E se noi costretti dalla fame, dal freddo e dalla notte, continuassimo a bussare piangendo e pregando per l’amore del nostro Dio il frate portinaio perché ci faccia entrare, e lui ci dirà:

Vagabondi insolenti, la pagherete cara.

E uscendo con un grosso e nodoso bastone ci piglierebbe dal cappuccio e dopo averci fatto rotolare in mezzo alla neve, ci bastonerebbe facendoci sentire uno ad uno i singoli nodi.

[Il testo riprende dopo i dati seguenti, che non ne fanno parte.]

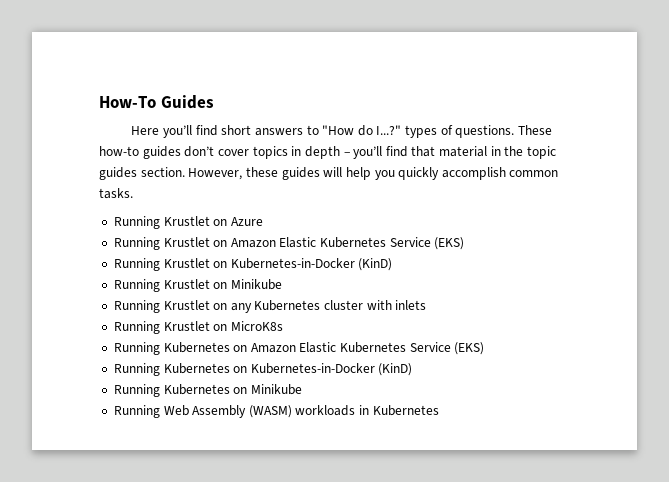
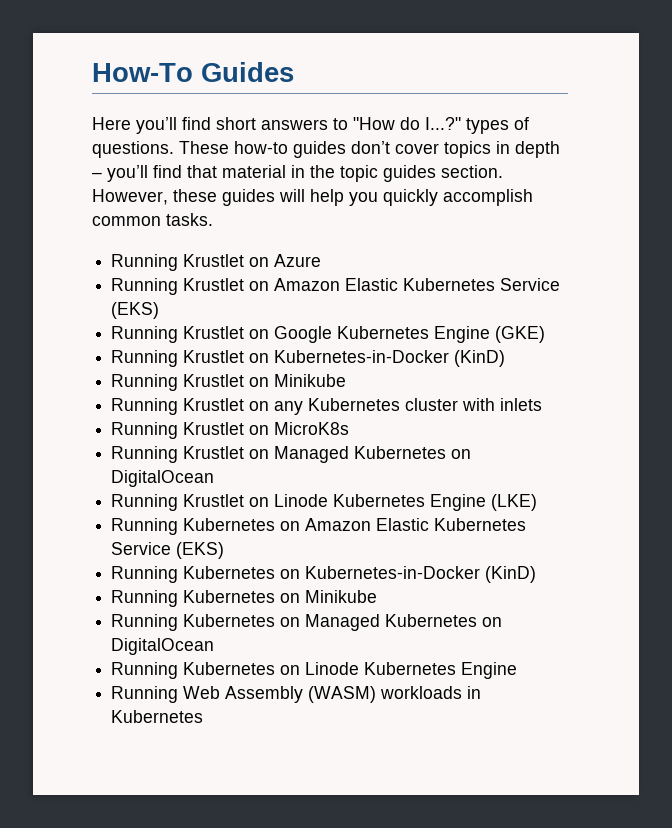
(465, 243) none -> [111,326,546,343] // Running Krustlet on Google Kubernetes Engine (GKE)
(283, 326) none -> [111,446,472,463] [111,470,215,487] [111,494,538,511] // Running Krustlet on Managed Kubernetes on DigitalOcean // Running Krustlet on Linode Kubernetes Engine (LKE)
(302, 389) none -> [111,614,503,631] [111,638,215,655] [111,662,518,679] // Running Kubernetes on Managed Kubernetes on DigitalOcean // Running Kubernetes on Linode Kubernetes Engine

Se noi subiremo con pazienza ed allegria pensando alle pene del Cristo benedetto e che solo per suo amore bisogna sopportare, caro frate Leone, annota che sta in questo la perfetta letizia. Ascolta infine la conclusione, frate Leone: fra tutte le grazie dello Spirito Santo e doni che Dio concede ai suoi fedeli, c’è quella di superarsi proprio per l’amore di Dio per subire ingiustizie, disagi e dolori.

(Anonimo, “Fioretti di San Francesco”)

Silver Silvan ha detto...

Mi spiace aver perso qualche minuto a leggere il commento sopra: tempo sprecato. Un vero mortorio.

Signor PNV, è le Brigate Rosse? I gambizzati? Gli attentati? La guerra fredda? Gli allucinogeni? Il libero amore? Il sesso sfrenato (e non c’era manco l’AIDS)? Il rock maledetto? Che cacchio, gli anni Settanta sono stati molto più movimentati del ventennio passato. Un vero mortorio.

PuroNanoVergine ha detto...

@Francesco
Grazie per il brano, il mio riferimento a San Francesco era scherzoso, non irrispetoso.

@Silver Silvan
Certo, sono successe moltissime cose (mi viene in mente la New Hollywood nel cinema, le radio libere, i referendum su divorzio, aborto...)

fracatz ha detto...

anni 70 e sesso sfrenato, sì ma solo se sposati con femmina gajarda

Silver Silvan ha detto...

Signor fracatz, non mi sarei mai aspettata un simile commento proprio da lei! Negli anni ‘70 c’era un atteggiamento estremamente libero nei confronti del sesso, delle relazioni aperte, ecc. Sicuramente, le donne erano molto più libere allora. Ora sono libere di girare col culo di fuori e di farsi le tette fuori misura, ma muoiono come le mosche.